On Tuesday, October 4th, city council is likely hash out the most important details of the cooperative housing ordinance. We need everyone and their mothers (or friends, or coworkers) to be there.
Swamp council’s inboxes with emails for co-ops!
Right now we are outnumbered – we must win the ground game for emails. We are shooting for 100 emails to council in the next two weeks!
Need some talking points?
- Occupancy that works. Requiring 300 or 400 square feet per person, just flat out won’t work for cooperatives. That won’t allow for affordable communities to form. We’ve collected data on all the existing cooperatives in town and know that requiring 150 square feet is what works for all the current co-ops in town to exist legally.
- Co-ops are about affordability. By sharing space and sharing resources, co-ops provide affordable places to live and create community benefits. Boulder is an expensive place to live and co-ops can provide housing for people of variety of income levels.

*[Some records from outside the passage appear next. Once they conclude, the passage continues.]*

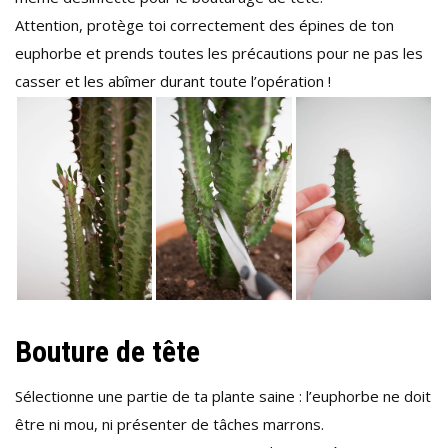
Attention, protège toi correctement des épines de ton
euphorbe et prends toutes les précautions pour ne pas les
casser et les abîmer durant toute l’opération !
Bouture de tête
Sélectionne une partie de ta plante saine : l’euphorbe ne doit
être ni mou, ni présenter de tâches marrons.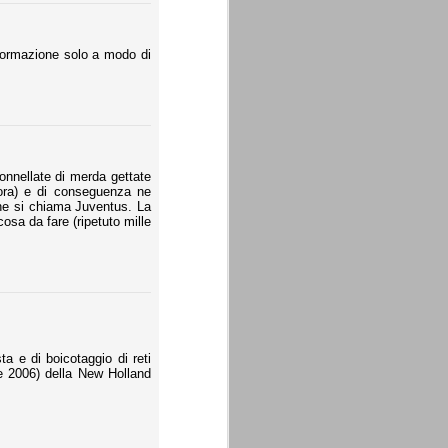
nformazione solo a modo di
onnellate di merda gettate
cora) e di conseguenza ne
che si chiama Juventus. La
cosa da fare (ripetuto mille
a e di boicotaggio di reti
e 2006) della New Holland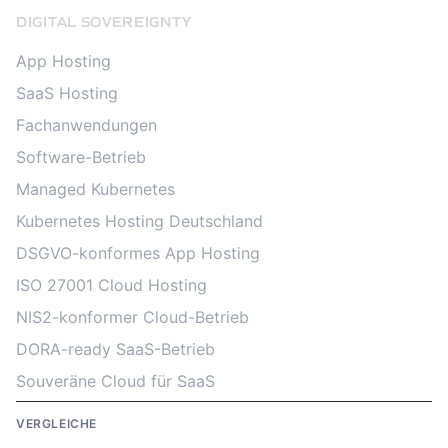
DIGITAL SOVEREIGNTY
App Hosting
SaaS Hosting
Fachanwendungen
Software-Betrieb
Managed Kubernetes
Kubernetes Hosting Deutschland
DSGVO-konformes App Hosting
ISO 27001 Cloud Hosting
NIS2-konformer Cloud-Betrieb
DORA-ready SaaS-Betrieb
Souveräne Cloud für SaaS
VERGLEICHE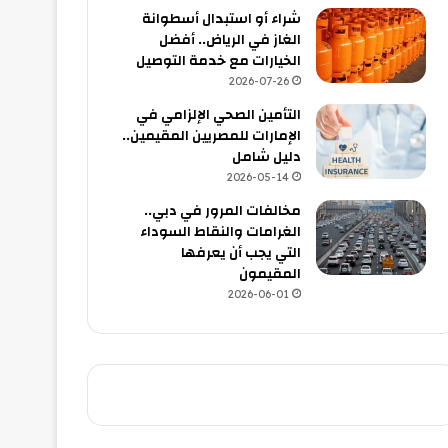
شراء أو استبدال أسطوانة
الغاز في الرياض.. أفضل
الخيارات مع خدمة التوصيل
2026-07-26
التأمين الصحي الإلزامي في
الإمارات للمصريين المقيمين..
دليل شامل
2026-05-14
مخالفات المرور في دبي..
الغرامات والنقاط السوداء
التي يجب أن يعرفها
المقيمون
2026-06-01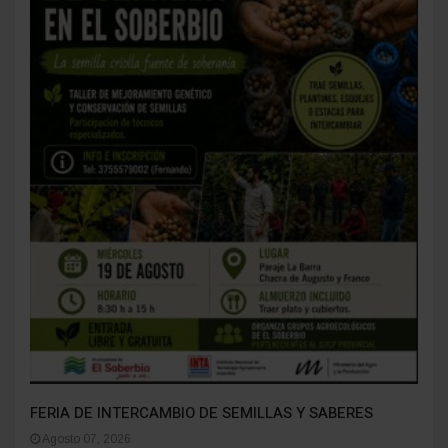
FERIA DE INTERCAMBIO DE SEMILLAS Y SABERES
Agosto 07, 2026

- Co-ops are about community. This is not about cramming people into houses – it’s about the joy of community living that comes with spending time together, sharing meals together, making things and learning things together.
- Co-ops are good for Boulder – and the planet. Sharing spaces helps meet the city’s goals for sustainability, affordability and resiliency – within the walls of existing houses.
- Co-ops are good neighborhood citizens. An ordinance that limits the number of cars and requires co-ops to certify that they’re living cooperatively will help ensure that co-ops are both community assets and responsible neighborhood citizens.